Required action
For each line below that contains the word "Grundlagenermittlung", make a copy.
[Start of Attachment]
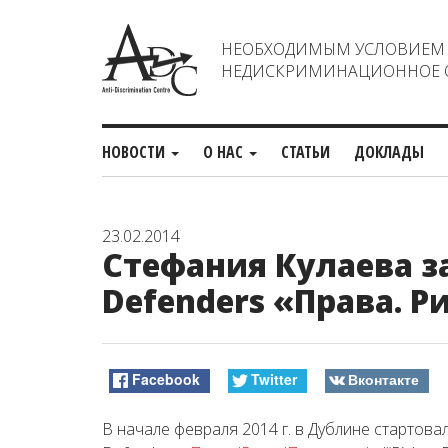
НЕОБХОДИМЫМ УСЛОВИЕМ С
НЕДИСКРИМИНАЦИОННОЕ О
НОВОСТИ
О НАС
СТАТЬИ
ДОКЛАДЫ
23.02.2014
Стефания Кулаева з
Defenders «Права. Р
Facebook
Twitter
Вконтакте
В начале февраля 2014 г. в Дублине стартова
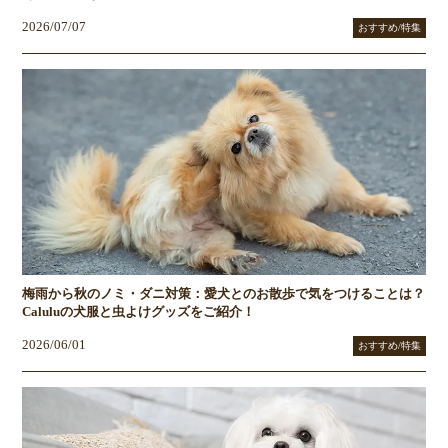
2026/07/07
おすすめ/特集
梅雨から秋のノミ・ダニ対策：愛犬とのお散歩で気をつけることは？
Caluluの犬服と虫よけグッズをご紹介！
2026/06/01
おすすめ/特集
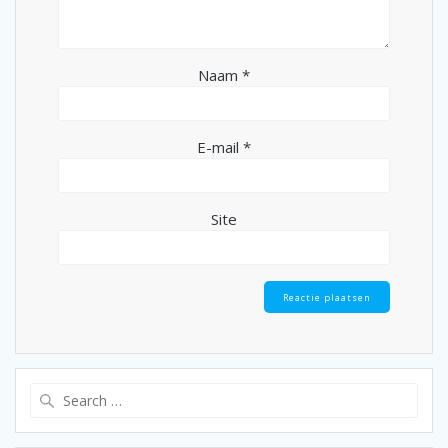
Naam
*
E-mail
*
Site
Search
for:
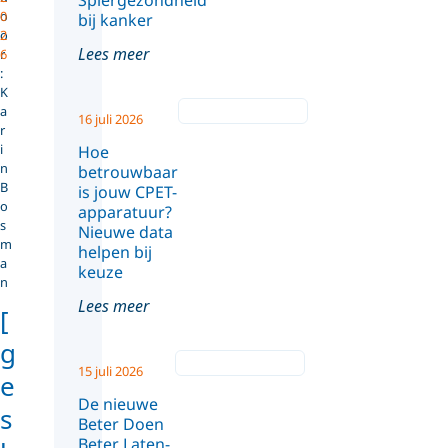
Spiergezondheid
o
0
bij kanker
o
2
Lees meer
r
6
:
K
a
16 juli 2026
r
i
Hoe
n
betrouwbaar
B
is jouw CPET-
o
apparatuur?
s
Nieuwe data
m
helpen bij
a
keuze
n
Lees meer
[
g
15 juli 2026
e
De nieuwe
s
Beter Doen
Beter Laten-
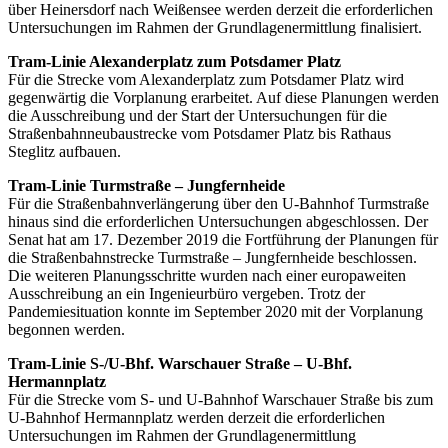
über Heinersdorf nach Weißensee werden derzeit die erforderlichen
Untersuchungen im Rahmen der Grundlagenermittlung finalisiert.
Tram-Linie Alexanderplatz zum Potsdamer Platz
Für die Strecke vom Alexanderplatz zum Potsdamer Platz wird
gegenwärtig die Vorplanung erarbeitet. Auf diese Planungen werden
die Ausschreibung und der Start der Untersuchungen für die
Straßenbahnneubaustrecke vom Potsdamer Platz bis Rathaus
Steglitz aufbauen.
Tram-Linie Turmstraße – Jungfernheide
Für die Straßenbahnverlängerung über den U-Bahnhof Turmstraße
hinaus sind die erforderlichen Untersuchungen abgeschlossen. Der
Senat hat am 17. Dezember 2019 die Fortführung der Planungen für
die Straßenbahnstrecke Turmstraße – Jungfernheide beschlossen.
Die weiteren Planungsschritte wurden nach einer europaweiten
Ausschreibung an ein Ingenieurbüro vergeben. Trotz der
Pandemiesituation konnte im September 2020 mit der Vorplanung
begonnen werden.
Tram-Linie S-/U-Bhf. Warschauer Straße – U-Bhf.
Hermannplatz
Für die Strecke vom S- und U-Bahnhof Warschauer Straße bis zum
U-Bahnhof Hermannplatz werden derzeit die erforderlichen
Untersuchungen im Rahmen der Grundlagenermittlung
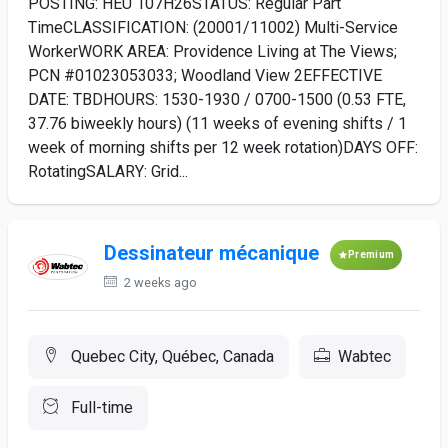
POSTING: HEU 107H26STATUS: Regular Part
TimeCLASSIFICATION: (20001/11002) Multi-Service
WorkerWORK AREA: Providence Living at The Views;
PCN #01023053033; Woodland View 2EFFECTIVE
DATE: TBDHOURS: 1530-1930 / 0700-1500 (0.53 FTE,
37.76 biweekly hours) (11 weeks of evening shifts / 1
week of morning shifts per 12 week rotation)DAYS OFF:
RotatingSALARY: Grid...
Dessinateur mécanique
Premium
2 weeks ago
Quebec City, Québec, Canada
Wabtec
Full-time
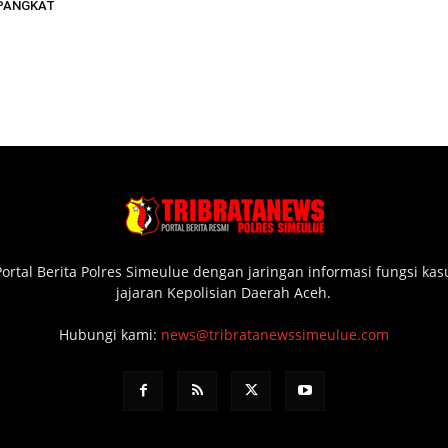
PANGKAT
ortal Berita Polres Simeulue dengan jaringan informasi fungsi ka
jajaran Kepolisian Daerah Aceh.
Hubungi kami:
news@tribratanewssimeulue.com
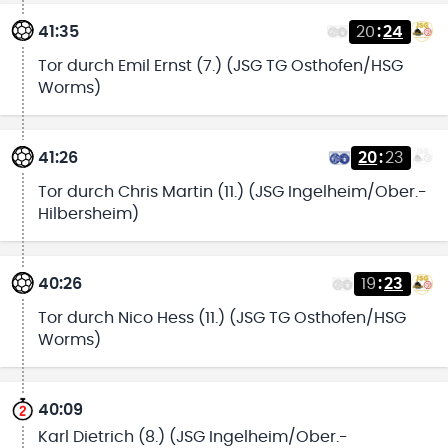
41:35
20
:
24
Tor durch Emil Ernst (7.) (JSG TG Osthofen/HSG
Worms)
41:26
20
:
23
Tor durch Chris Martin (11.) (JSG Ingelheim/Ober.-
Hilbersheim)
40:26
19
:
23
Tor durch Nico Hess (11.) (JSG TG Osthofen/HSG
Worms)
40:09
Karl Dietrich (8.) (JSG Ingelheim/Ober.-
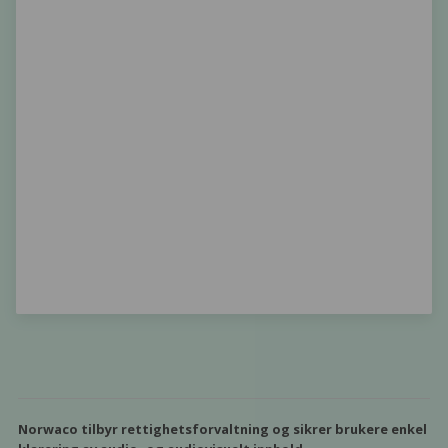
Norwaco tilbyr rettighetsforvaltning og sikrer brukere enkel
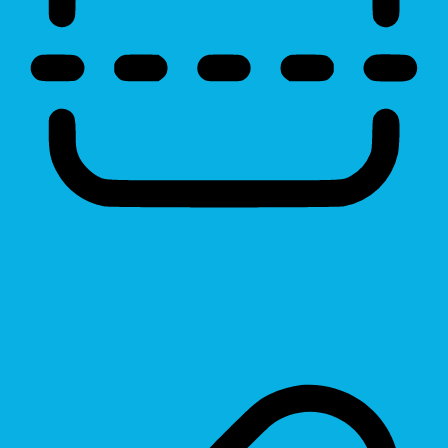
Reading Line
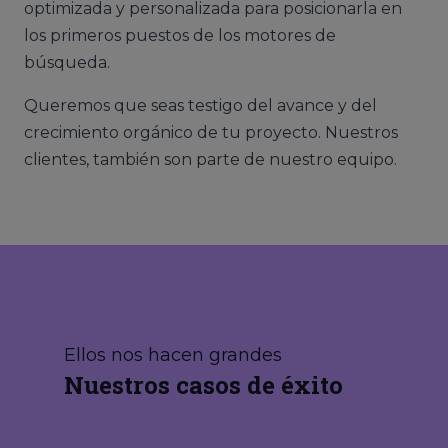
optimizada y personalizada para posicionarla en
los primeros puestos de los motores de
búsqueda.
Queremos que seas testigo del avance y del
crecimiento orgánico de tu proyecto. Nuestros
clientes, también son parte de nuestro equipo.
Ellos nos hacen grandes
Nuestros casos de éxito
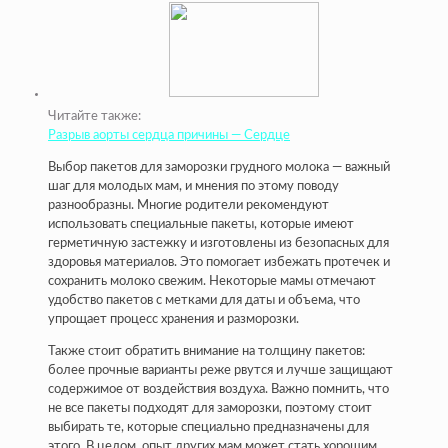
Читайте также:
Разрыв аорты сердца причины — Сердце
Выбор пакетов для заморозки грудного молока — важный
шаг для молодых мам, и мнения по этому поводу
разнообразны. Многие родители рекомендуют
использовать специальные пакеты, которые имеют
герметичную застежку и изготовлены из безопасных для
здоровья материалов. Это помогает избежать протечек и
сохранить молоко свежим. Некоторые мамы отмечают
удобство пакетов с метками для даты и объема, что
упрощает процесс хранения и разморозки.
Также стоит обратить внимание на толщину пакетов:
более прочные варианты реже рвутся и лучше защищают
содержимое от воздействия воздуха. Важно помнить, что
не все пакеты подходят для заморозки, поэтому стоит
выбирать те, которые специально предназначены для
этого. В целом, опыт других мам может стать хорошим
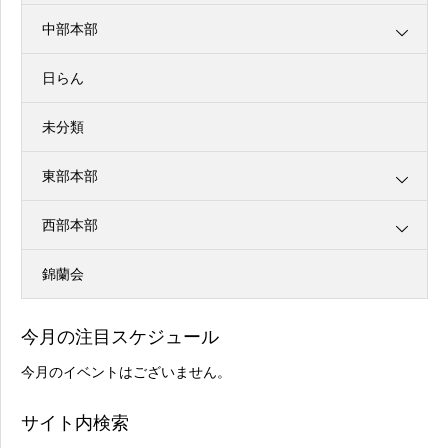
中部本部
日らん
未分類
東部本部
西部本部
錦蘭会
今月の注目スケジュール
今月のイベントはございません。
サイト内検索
[End of Attachment]
Finished task
Untersuchungen im Rahmen der Grundlagenermittlung finalisiert.
Untersuchungen im Rahmen der Grundlagenermittlung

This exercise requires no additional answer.